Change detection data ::

==========

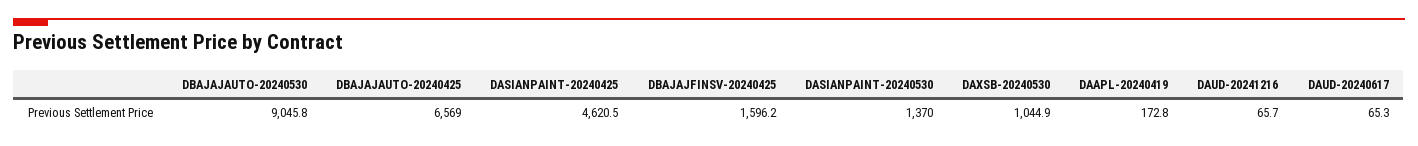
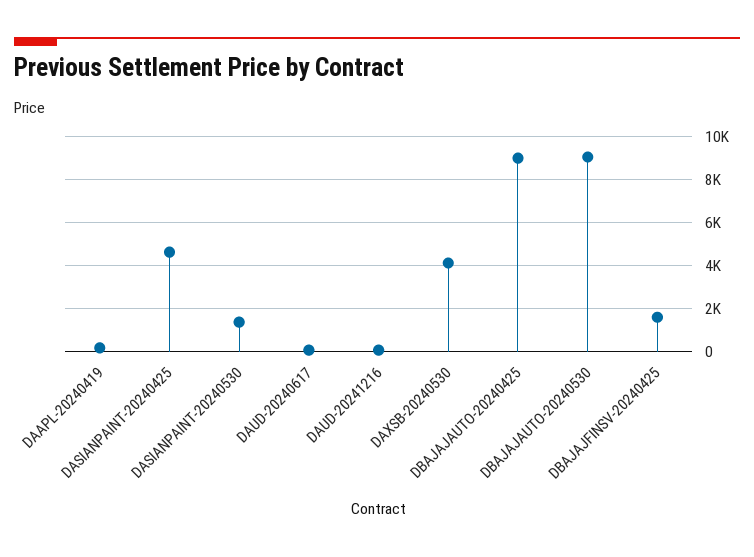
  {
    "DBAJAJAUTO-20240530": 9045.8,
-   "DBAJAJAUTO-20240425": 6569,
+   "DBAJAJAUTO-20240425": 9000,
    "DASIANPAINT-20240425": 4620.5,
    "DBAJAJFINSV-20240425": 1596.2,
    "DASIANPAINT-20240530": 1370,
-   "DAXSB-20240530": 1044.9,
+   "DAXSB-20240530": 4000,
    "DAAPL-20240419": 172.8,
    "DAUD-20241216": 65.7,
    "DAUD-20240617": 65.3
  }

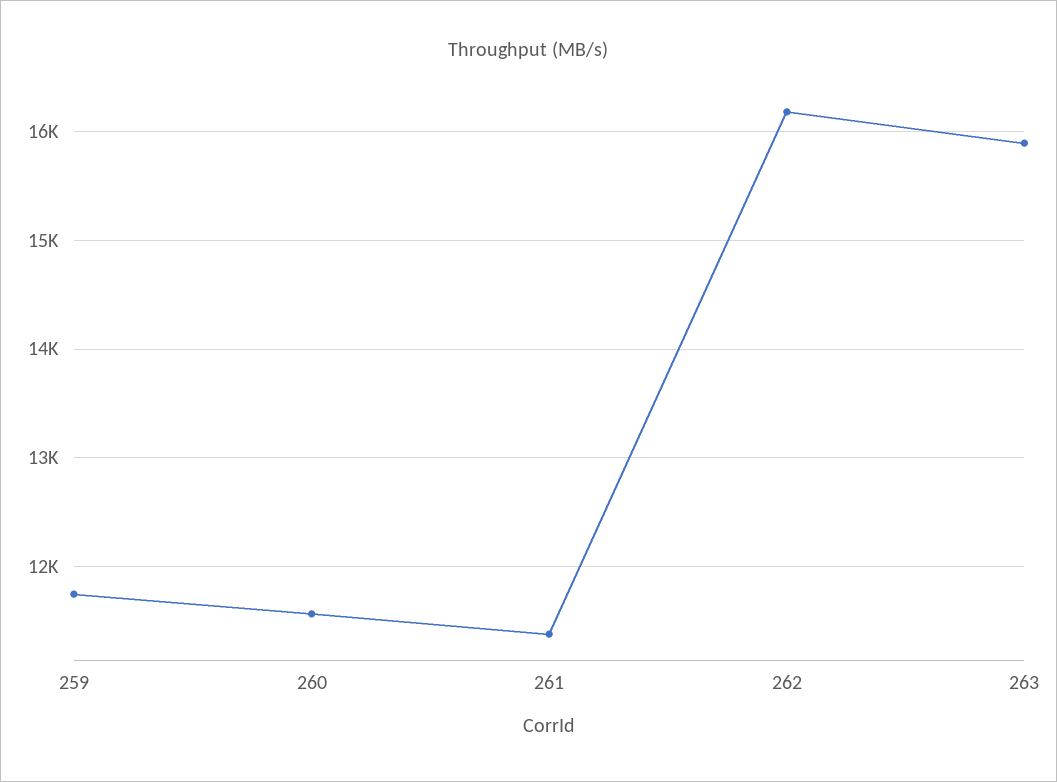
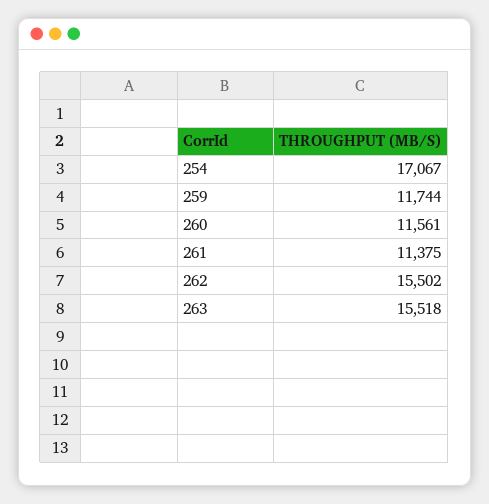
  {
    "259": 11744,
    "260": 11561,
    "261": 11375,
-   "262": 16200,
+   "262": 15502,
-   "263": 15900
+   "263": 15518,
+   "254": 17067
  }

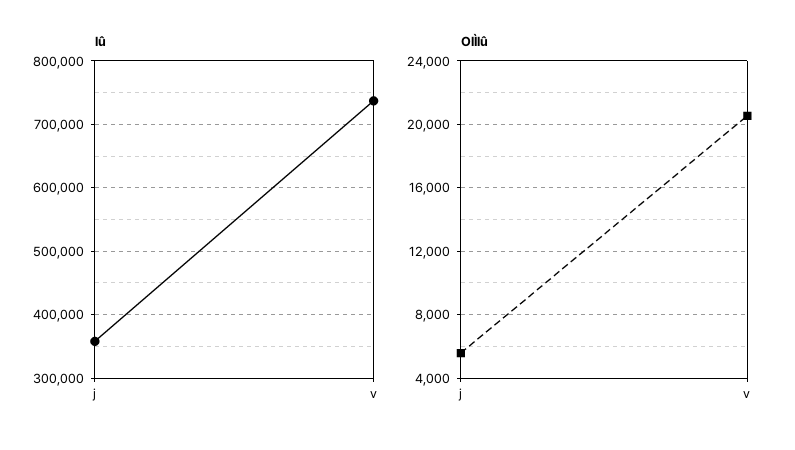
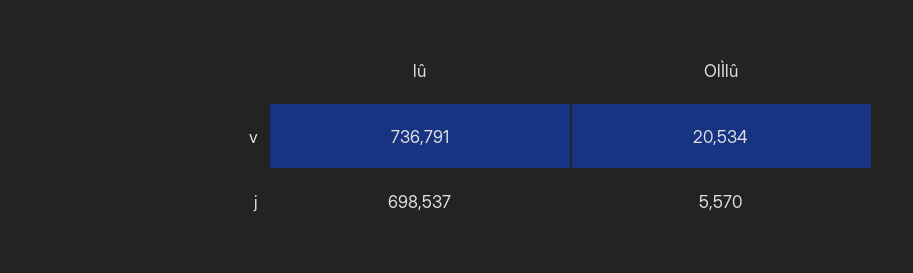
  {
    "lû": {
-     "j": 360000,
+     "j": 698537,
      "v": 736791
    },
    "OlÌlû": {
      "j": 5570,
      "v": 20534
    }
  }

==========

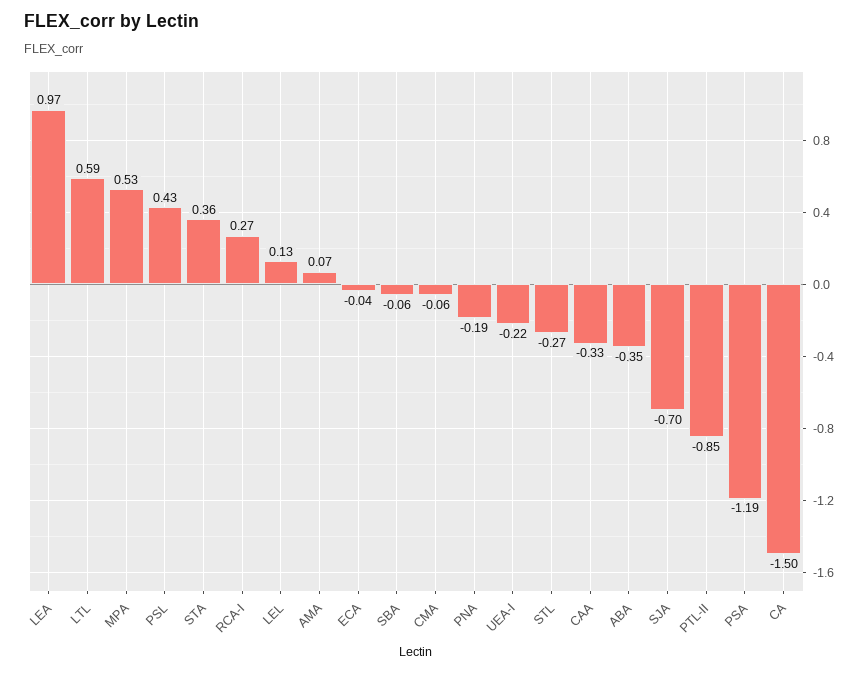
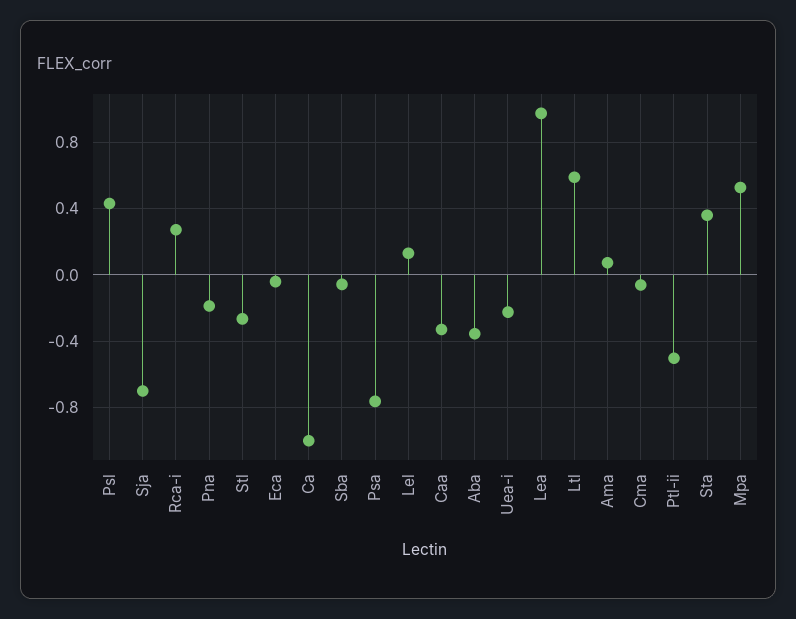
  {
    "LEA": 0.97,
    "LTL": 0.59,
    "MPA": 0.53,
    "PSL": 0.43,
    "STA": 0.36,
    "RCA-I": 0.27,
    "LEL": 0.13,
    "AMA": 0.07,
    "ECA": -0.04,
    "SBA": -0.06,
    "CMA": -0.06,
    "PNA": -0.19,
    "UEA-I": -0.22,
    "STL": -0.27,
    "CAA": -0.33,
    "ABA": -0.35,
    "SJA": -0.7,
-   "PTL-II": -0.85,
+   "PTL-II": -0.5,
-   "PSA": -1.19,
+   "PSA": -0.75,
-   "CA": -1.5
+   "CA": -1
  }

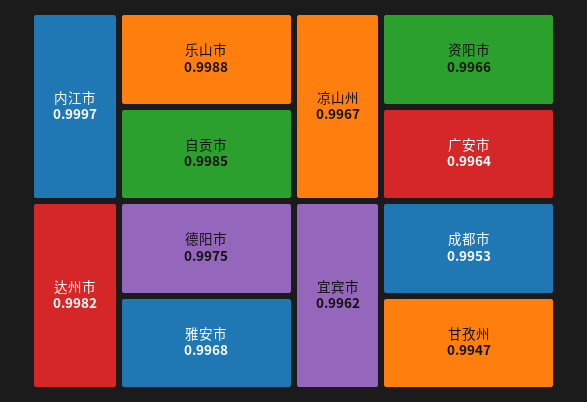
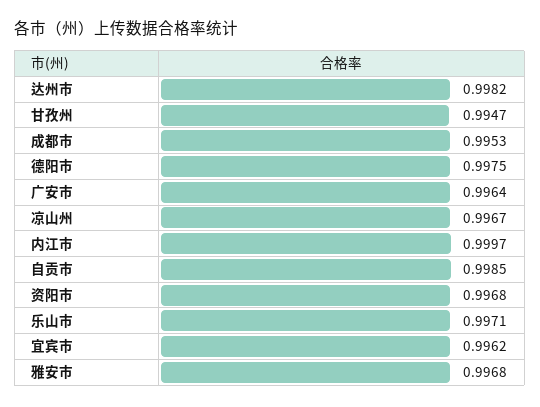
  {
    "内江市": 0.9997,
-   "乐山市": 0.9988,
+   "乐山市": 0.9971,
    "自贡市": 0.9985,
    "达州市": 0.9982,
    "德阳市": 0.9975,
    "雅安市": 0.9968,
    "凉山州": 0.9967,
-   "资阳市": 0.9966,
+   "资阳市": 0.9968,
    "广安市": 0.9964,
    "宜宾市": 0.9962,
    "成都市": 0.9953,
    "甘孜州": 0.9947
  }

==========

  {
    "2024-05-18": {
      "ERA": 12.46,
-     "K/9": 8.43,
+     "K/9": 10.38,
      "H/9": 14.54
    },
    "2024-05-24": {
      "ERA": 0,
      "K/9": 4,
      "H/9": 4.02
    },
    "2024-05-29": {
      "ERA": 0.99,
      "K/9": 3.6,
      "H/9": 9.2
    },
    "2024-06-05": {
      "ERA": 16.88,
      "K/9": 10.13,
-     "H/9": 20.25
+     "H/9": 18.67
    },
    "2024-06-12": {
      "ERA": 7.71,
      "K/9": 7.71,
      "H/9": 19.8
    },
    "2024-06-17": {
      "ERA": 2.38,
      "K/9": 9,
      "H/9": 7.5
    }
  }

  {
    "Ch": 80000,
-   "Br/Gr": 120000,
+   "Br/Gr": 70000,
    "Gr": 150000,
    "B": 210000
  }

==========

WHAT NEEDS TO BE DONE ::
Where a line above holds the string "DBAJAJAUTO", show that line.

RESULT OF THIS TASK ::
    "DBAJAJAUTO-20240530": 9045.8,
-   "DBAJAJAUTO-20240425": 6569,
+   "DBAJAJAUTO-20240425": 9000,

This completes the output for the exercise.